I know few people who are as keen to taste something different and new all the time as Gordy. What makes him special is that he approaches each such wine with an open mind and a ‘glass half full’ attitude. Too often, we come to see wines with preconceptions, and when wine doesn’t match up, it’s so easy to denigrate the new and unusual wine. Not so Gordy, but it’s terrible playing wine options with him. The wines are often so way out that variety and place are hard to pick.

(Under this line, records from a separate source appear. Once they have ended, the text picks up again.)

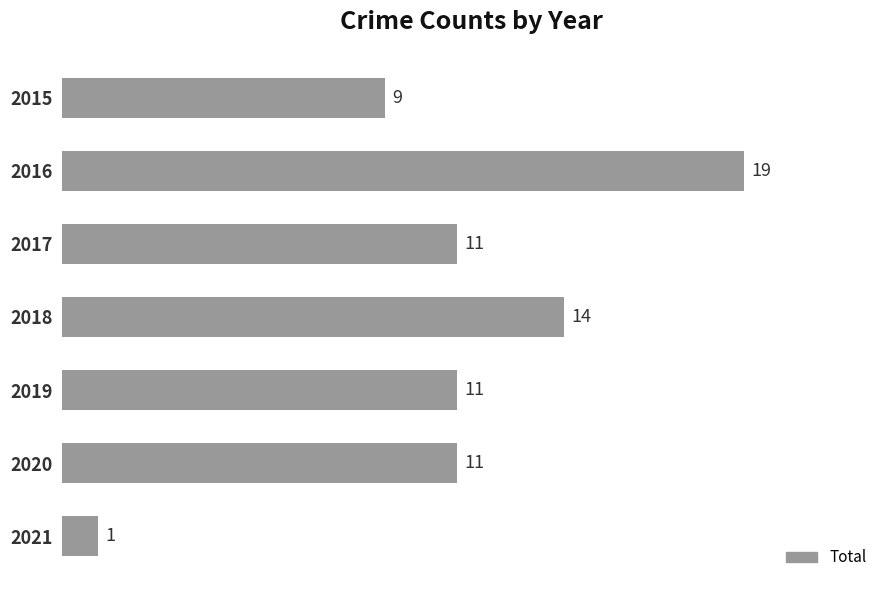

What is the value of the 5th bar from the top?

11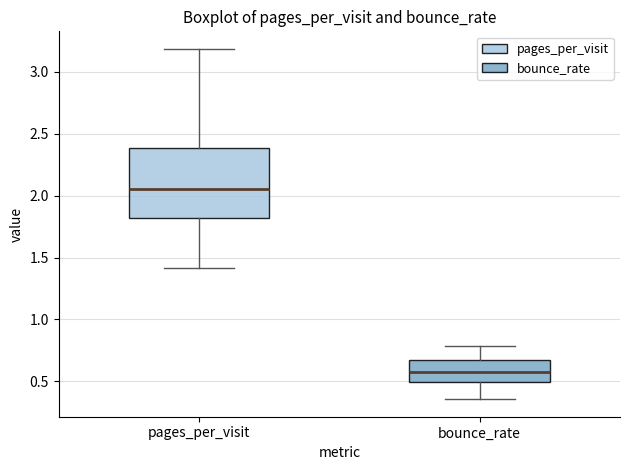

Reading left to right, transcribe this box plot: for each box, give where its median line is, the range the box spans, and where its two whiskers end, as read against the y-axis. The values are not printed on the chart, so give them approximately, as read against the axis.

pages_per_visit: median 2.05, box 1.80 to 2.40, whiskers 1.40 to 3.20
bounce_rate: median 0.55, box 0.50 to 0.65, whiskers 0.35 to 0.80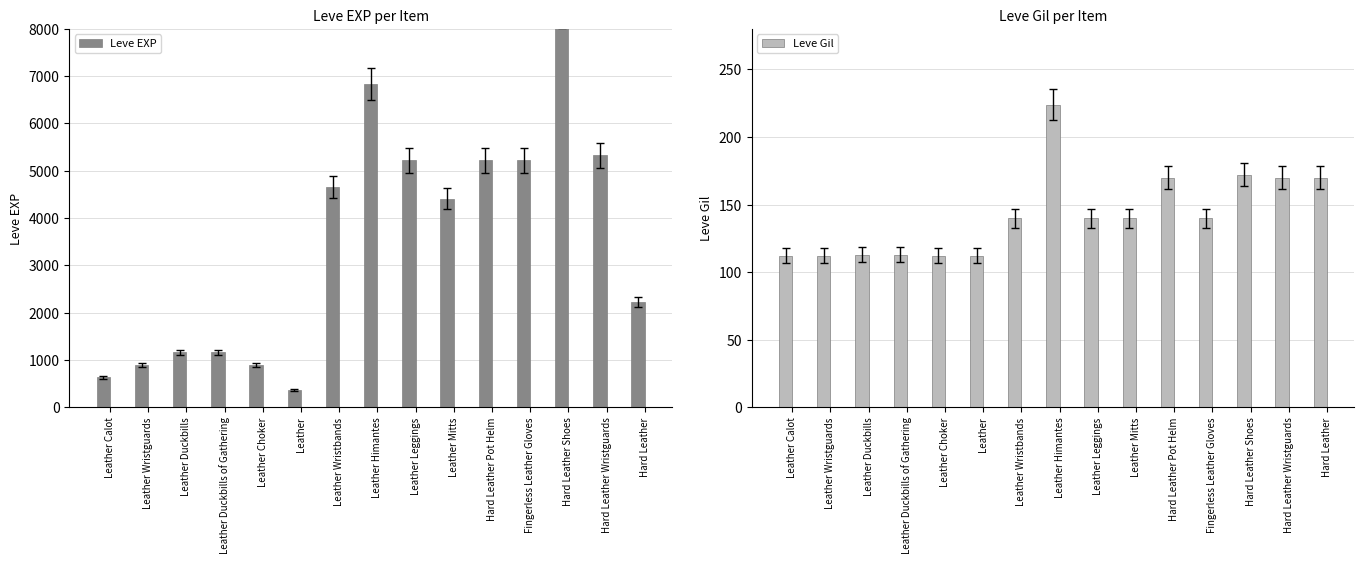

What is the highest value of the Leve Gil series?

224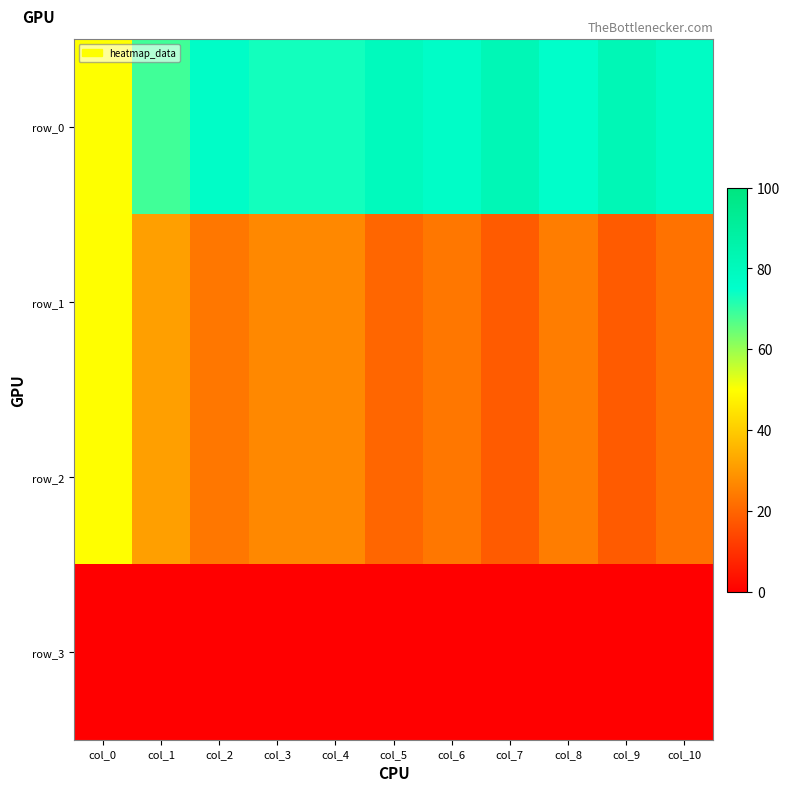

At which label is row_0 closest to 65?

col_1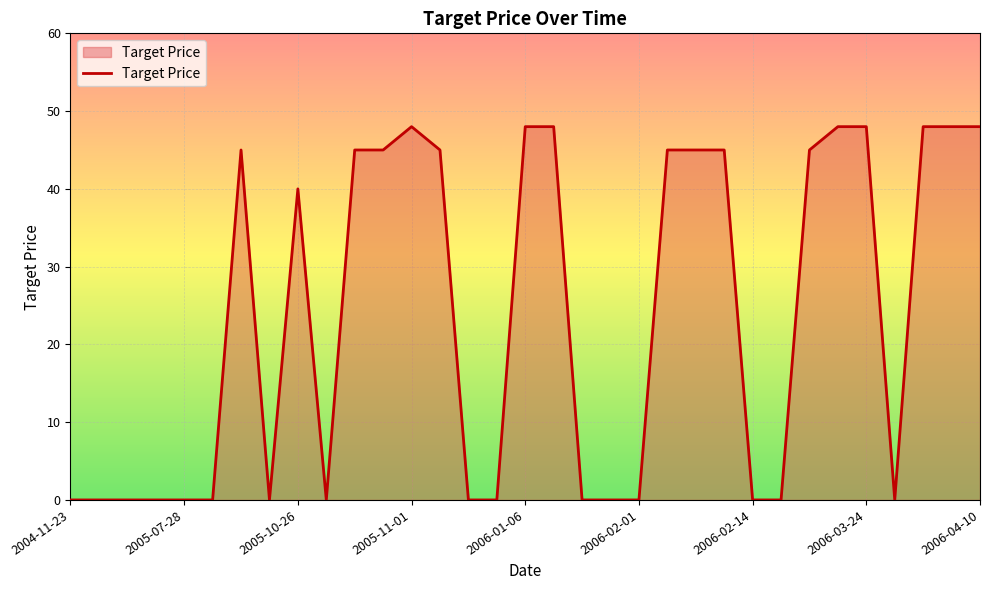

Reading right to left, extract all data points from this chart.

48	48	48	0	48	48	45	0	0	45	45	45	0	0	0	48	48	0	0	45	48	45	45	0	40	0	45	0	0	0	0	0	0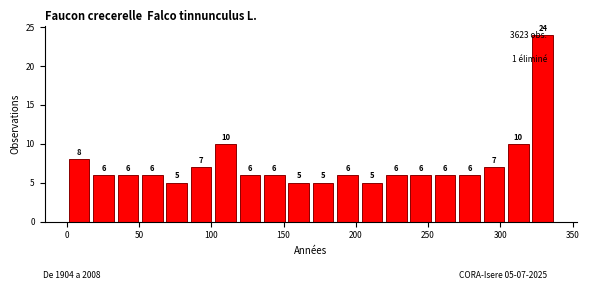

Read against the x-axis, roughly where is the centre of the tallest bar?

330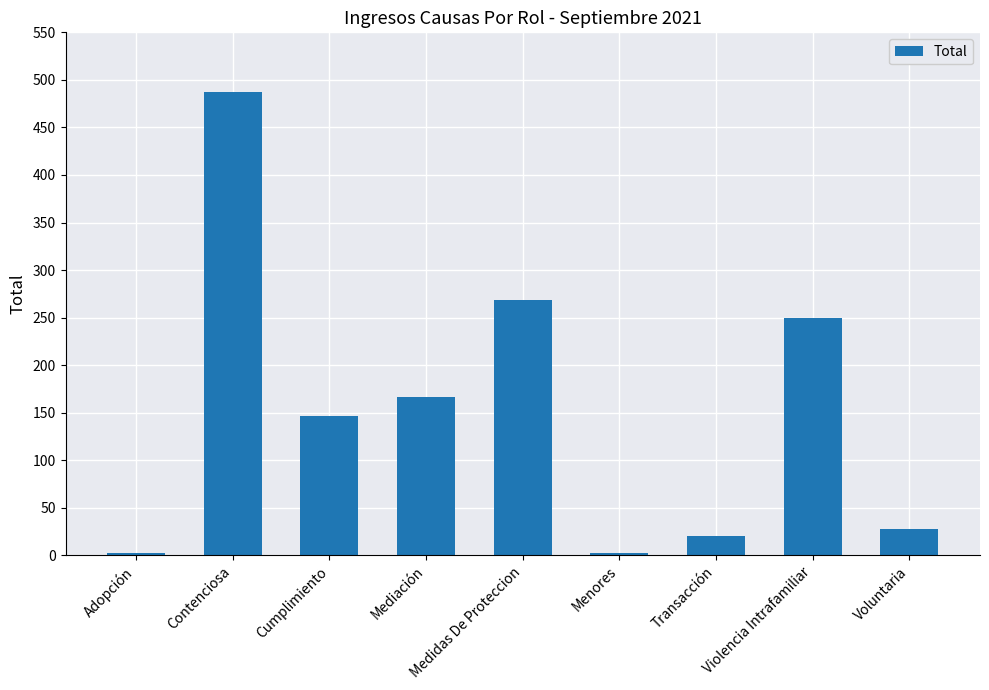

Are the bars grouped side by side (vs. stacked)?

No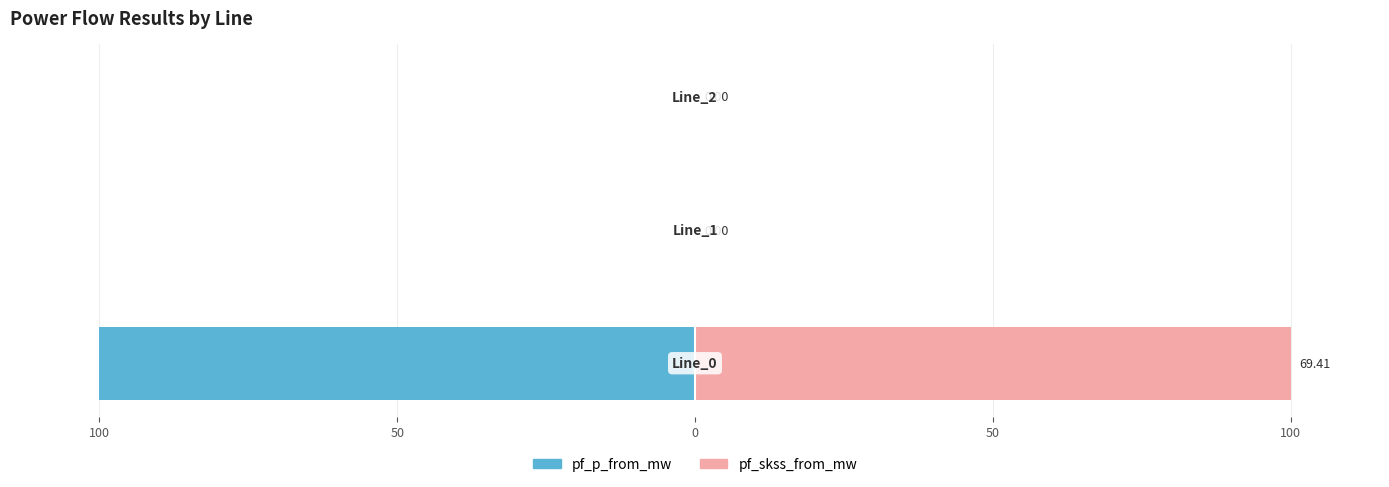

Rank the series at 100 from lowest to highest value.

pf_p_from_mw, pf_skss_from_mw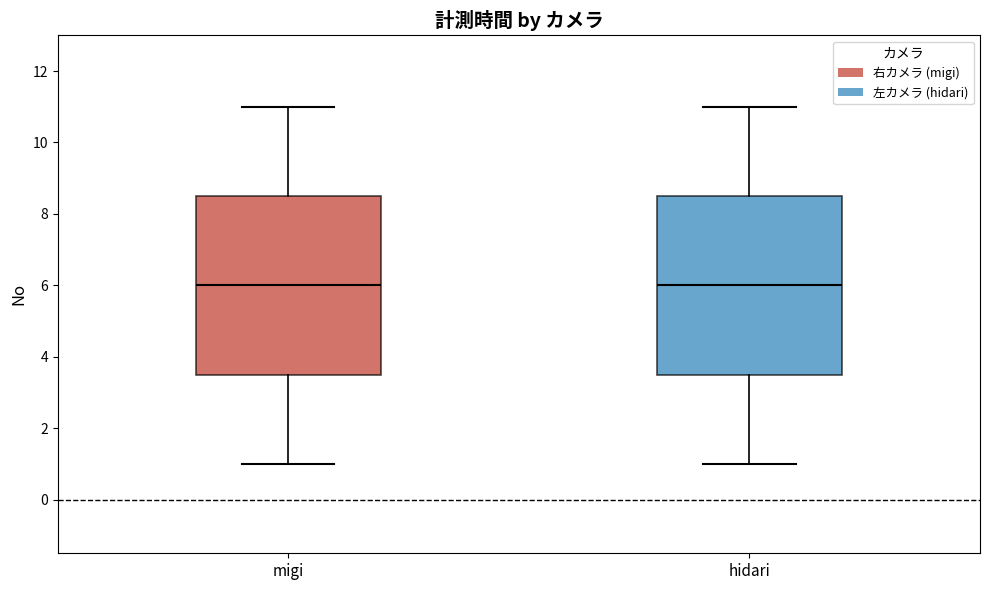

Reading left to right, read every box against the y-axis: the position of its median line, the range the box covers, and the ends of its whiskers. The values are not printed on the chart, so give them approximately, as read against the axis.

migi: median 6.0, box 3.6 to 8.6, whiskers 1.0 to 11.0
hidari: median 6.0, box 3.6 to 8.6, whiskers 1.0 to 11.0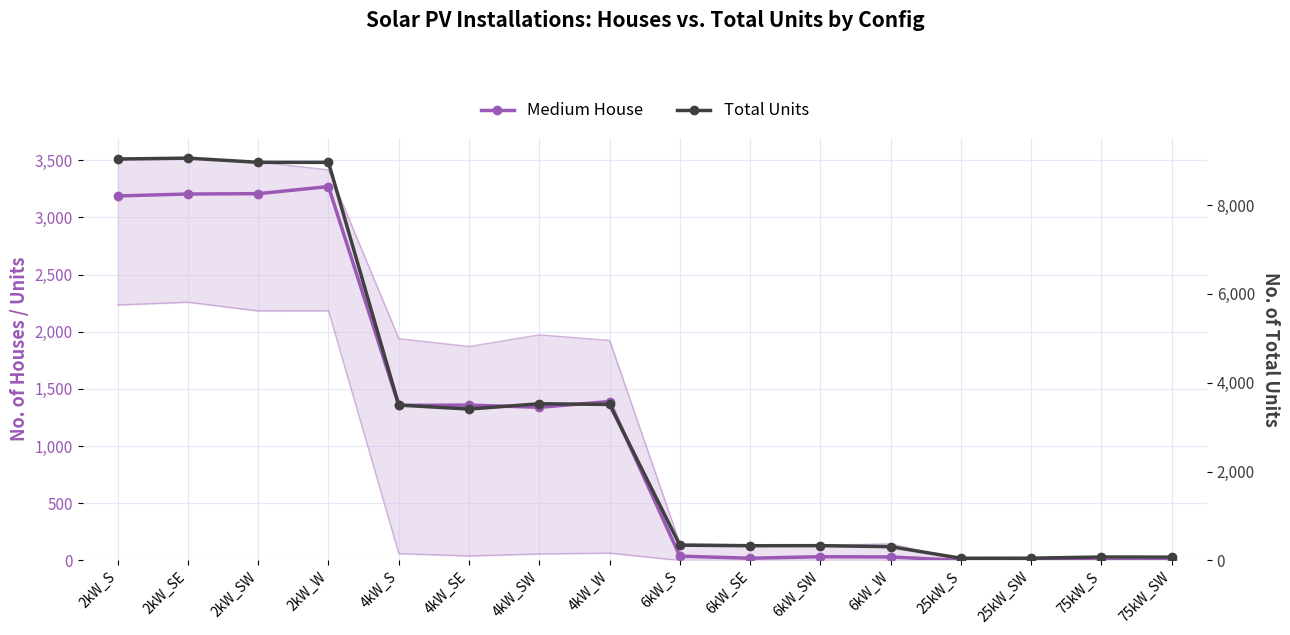

What is the average value of the Total Units series?

3221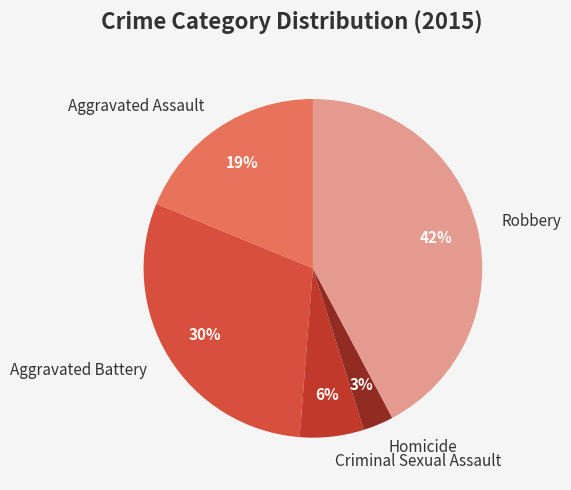

Does any single category account for the majority?

No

So it was with his bottle of 2012 Terroir al Limit ‘Pedro de Guix Priorat. Whio could pick it was from a blend of Pedro Ximinez, Macabeo and Garnacha Blanc, from clay, alluvial and schist soil respectively. I’m sure Priorat has all those soil types, but it’s not what it is best known for, as one thinks of volcanic black slate, also known as ‘llicorella’. On top of that, it’s indigenous yeast fermented and aged in neutral oak. The old vine character of plants 50-80 y.o. must come through.
SWMBO and I were totally bamboozled by it. It had the taste of old world. It was soft and amorphous , and lacked acid freshness. But it had weight, mouthfeel and presence. No identifiable fruit character came through, so I said Garnacha Blanc, and lo-and-behold, I was one-third correct!
What both SWMBO and I picked up was oxidation. Researching the wine, winemaker Dominik Huber says this wine is “oxidative”, so we were on the right track. But after these points we had no inkling at all. We were somewhat glad when the identity was revealed and its make-up discussed. It is a wine of terroir, but one of many facets. The oxidation receded as it received more aeration and our attention. I think Gordy was a little pleased and hopefully impressed with the wine and our limited, but perceptive performance.